Advantages of Minimum Oil Circuit Breaker

• Requires less quantity of oil compared to bulk oil circuit breakers.
• Occupies smaller space, resulting in compact construction.
• Maintenance requirement is lower because a smaller volume of oil is used.
• Cost per breaking capacity (MVA) is lower, making it economical for medium and high voltage applications.
• Suitable for both manual and automatic operation.

Disadvantages of Minimum Oil Circuit Breaker

• The risk of fire and explosion still exists because oil is used as the arc-quenching medium.
• The oil is subject to contamination and carbonization due to repeated arcing, which reduces its insulating and arc-quenching properties.
• Regular oil testing and replacement are required to maintain reliable operation.
• The construction is more complicated than air and vacuum circuit breakers.
• The interrupting performance deteriorates if the oil quality is not properly maintained.

Applications of Minimum Oil Circuit Breaker

• Used in distribution and sub-transmission systems.
• Used for feeder protection in substations.
• Used for transformer protection.
• Used for transmission line protection.
• Employed in industrial and utility power systems where moderate to high breaking capacity is required.
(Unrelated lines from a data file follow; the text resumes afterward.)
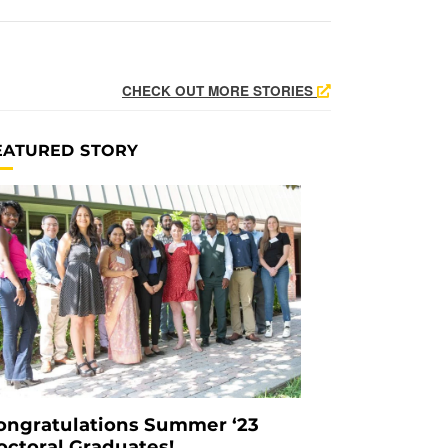
CHECK OUT MORE STORIES
EATURED STORY
ongratulations Summer ‘23
octoral Graduates!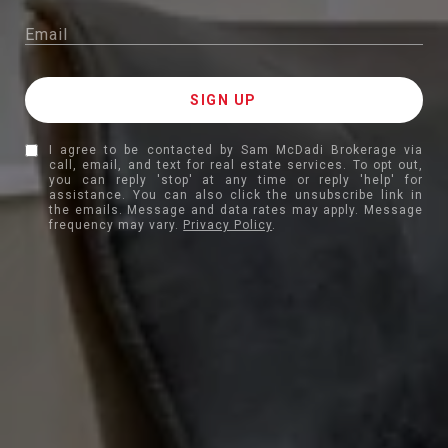
I agree to be contacted by Sam McDadi Brokerage via
call, email, and text for real estate services. To opt out,
you can reply 'stop' at any time or reply 'help' for
assistance. You can also click the unsubscribe link in
the emails. Message and data rates may apply. Message
frequency may vary.
Privacy Policy
.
Maintenance of Oil Circuit Breakers

Regular maintenance of oil circuit breakers is essential to ensure reliable operation and adequate breaking capacity. During fault interruption and repeated load switching, the contacts are subjected to arcing and may become worn or damaged. At the same time, the insulating oil may lose its dielectric strength due to carbonisation and contamination. If these effects are not corrected, the interrupting performance of the breaker is reduced. Therefore, periodic inspection (typically at intervals of about 3 to 6 months, depending on service conditions) is necessary.

The following checks are normally carried out during maintenance:

• Current-carrying parts and contacts should be inspected for burning, pitting or excessive wear. Damaged parts must be replaced.
• Dielectric strength of the oil should be tested. If the oil shows discolouration or deterioration, it should be filtered, reconditioned or replaced. In good condition, the oil should withstand the specified test voltage (for example, about 30 kV for one minute with a 4 mm electrode gap).
• Insulating parts and internal surfaces should be examined for cracks, tracking or carbon deposits. All deposits must be removed and the surfaces cleaned with a dry, clean cloth.
• Oil level inside the tank must be checked and corrected if required.
• Closing and tripping mechanisms should be inspected to ensure correct operation and proper mechanical alignment.

Proper and periodic maintenance helps in maintaining the dielectric strength of the oil, prevents contact failures and ensures dependable operation of oil circuit breakers.